WHAT IS NEEDED. Exact copy, pictures excluded: please retype every record below.

Stored items.
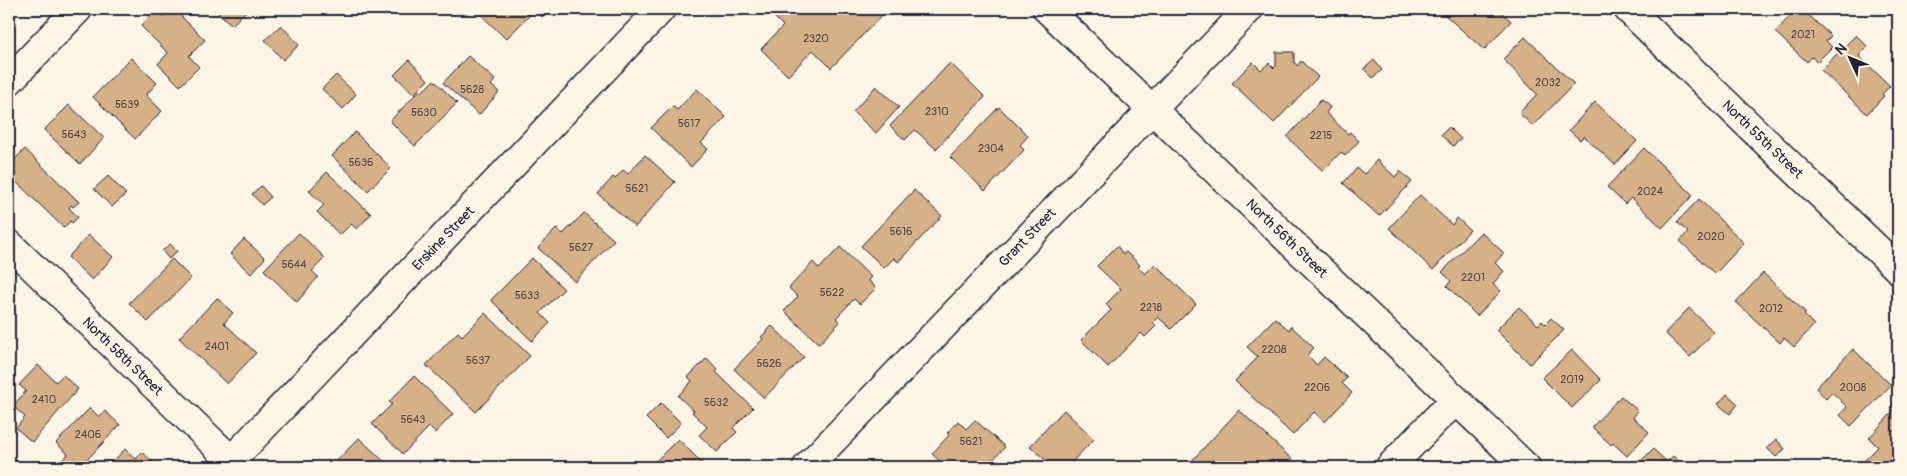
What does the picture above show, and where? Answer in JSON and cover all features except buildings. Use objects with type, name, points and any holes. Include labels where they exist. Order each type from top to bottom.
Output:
[{"type":"street","points":[[9,82],[78,9]]},
{"type":"street","name":"Erskine Street","points":[[231,465],[661,9]]},
{"type":"street","name":"North 56th Street","points":[[1047,9],[1526,467]]},
{"type":"street","name":"Grant Street","points":[[807,467],[1151,108],[1183,78],[1249,9]]},
{"type":"street","name":"North 55th Street","points":[[1628,9],[1898,269]]},
{"type":"street","name":"North 58th Street","points":[[9,244],[231,465]]},
{"type":"street","points":[[1390,467],[1439,416],[1457,401]]}]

EXPECTED ANSWER.
What does the picture above show, and where? Answer in JSON and cover all features except buildings. Use objects with type, name, points and any holes. Include labels where they exist. Order each type from top to bottom.
Output:
[{"type":"street","points":[[9,82],[78,9]]},
{"type":"street","name":"Erskine Street","points":[[231,465],[661,9]]},
{"type":"street","name":"North 56th Street","points":[[1047,9],[1526,467]]},
{"type":"street","name":"Grant Street","points":[[807,467],[1151,108],[1183,78],[1249,9]]},
{"type":"street","name":"North 55th Street","points":[[1628,9],[1898,269]]},
{"type":"street","name":"North 58th Street","points":[[9,244],[231,465]]},
{"type":"street","points":[[1390,467],[1439,416],[1457,401]]}]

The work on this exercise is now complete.